- Hospitals in the Comprehensive Joint Replacement payment model saved nearly $1,000 per episode of care in the first two years while maintaining quality of care standards, according to a recent evaluation.
- Medicare likely saved money as well, although it's unclear exactly how much. The report, prepared for CMS by Lewin Group, estimates the savings at $17.4 million, but said the possible range was from a loss of $41.2 million to savings of nearly $76 million.
- Most participating hospitals received reconciliation payments in at least one of the program's first two years. Those getting the bonus tended to have higher quality scores, more episodes of care and lower patient complexity.
CJR is particularly noteworthy because it is one of CMS' rare mandatory alternative payment models. The agency has shied away from requiring participation from providers, who generally oppose being forced into programs. CMS hasn't ruled out more mandatory models in the future, but has pushed for hospitals and physician groups to voluntarily take part in existing opportunities as the industry moves ahead in the shift toward value-based care.
Some health policy experts, however, favor mandatory models, saying they offer more diverse and comprehensive data for evaluation. The encouraging results from CJR could spur support for making additional programs mandatory. The report notes the model "continues to be a promising approach."

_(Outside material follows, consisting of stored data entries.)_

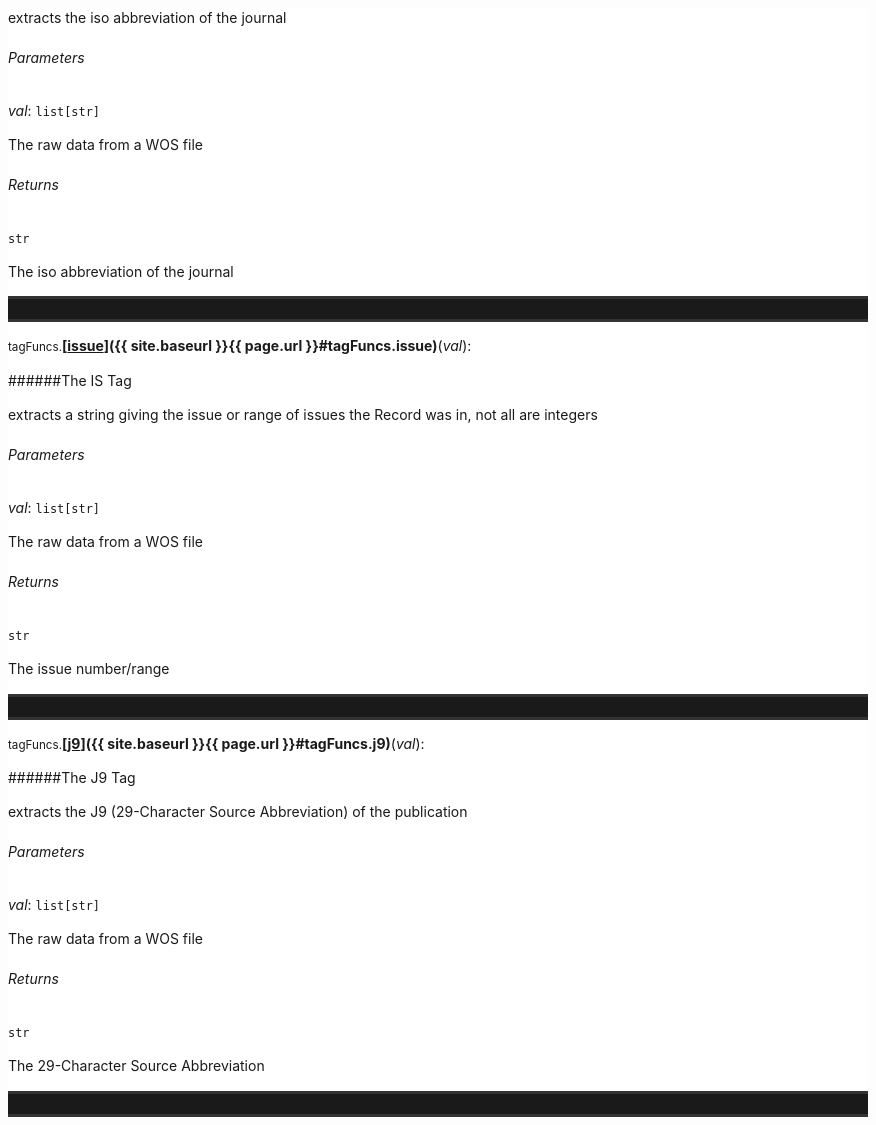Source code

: extracts the iso abbreviation of the journal

###### Parameters

_val_: `list[str]`

 The raw data from a WOS file

###### Returns

`str`

 The iso abbreviation of the journal


<hr style="padding: 0;border: none;border-width: 3px;height: 20px;color: #333;text-align: center;border-top-style: solid;border-bottom-style: solid;">

<a name="tagFuncs.issue"></a><small>tagFuncs.</small>**[<ins>issue</ins>]({{ site.baseurl }}{{ page.url }}#tagFuncs.issue)**(_val_):

######The IS Tag

extracts a string giving the issue or range of issues the Record was in, not all are integers

###### Parameters

_val_: `list[str]`

 The raw data from a WOS file

###### Returns

`str`

 The issue number/range


<hr style="padding: 0;border: none;border-width: 3px;height: 20px;color: #333;text-align: center;border-top-style: solid;border-bottom-style: solid;">

<a name="tagFuncs.j9"></a><small>tagFuncs.</small>**[<ins>j9</ins>]({{ site.baseurl }}{{ page.url }}#tagFuncs.j9)**(_val_):

######The J9 Tag

extracts the J9 (29-Character Source Abbreviation) of the publication

###### Parameters

_val_: `list[str]`

 The raw data from a WOS file

###### Returns

`str`

 The 29-Character Source Abbreviation


<hr style="padding: 0;border: none;border-width: 3px;height: 20px;color: #333;text-align: center;border-top-style: solid;border-bottom-style: solid;">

CJR, a five-year Medicare program rolled out in 2016, pays participating hospitals for hip and knee replacements by episode of care: from admission to 90 days post discharge. It is aimed at improving care coordination and bringing down costs. Providers can be rewarded for meeting quality and spending targets or penalized for failing to achieve them.
Fewer hospitals were required to participate in 2017, however, and none were forced to in 2018. As of February 2018, a little more than 450 facilities remained in the program, down from about 800 at the program's inception.
The most recent report's finding on what hospitals were most successful with CJR is consistent with other recent research. A JAMA study from last month found safety net hospitals in the program were less likely to receive financial rewards than other facilities, which could motivate them to improve but might instead "exacerbate disparities by taking away financial resources that safety net hospitals need for improving quality."
The CMS innovation arm responsible for CJR has been aggressive in pursuing additional payment models this year. In April, the agency announced an ambitious plan for primary care coverage that includes one option with 100% downside risk. CMS has also revealed an emergency medical transportation program and teased a kidney care model.
Providers have been slow to take on risk with alternative models, but there are signs that may be changing. Recent surveys have found medical groups more willing to consider putting money on the line as programs from CMS and other payers are tested and refined.
A report earlier this year from the Government Accountability Office found providers often stop participating in a bundled payment model once they are forced to take on more financial responsibility. That high provider drop rate has borne out in the Bundled Payments for Care Improvement model, now in its second iteration.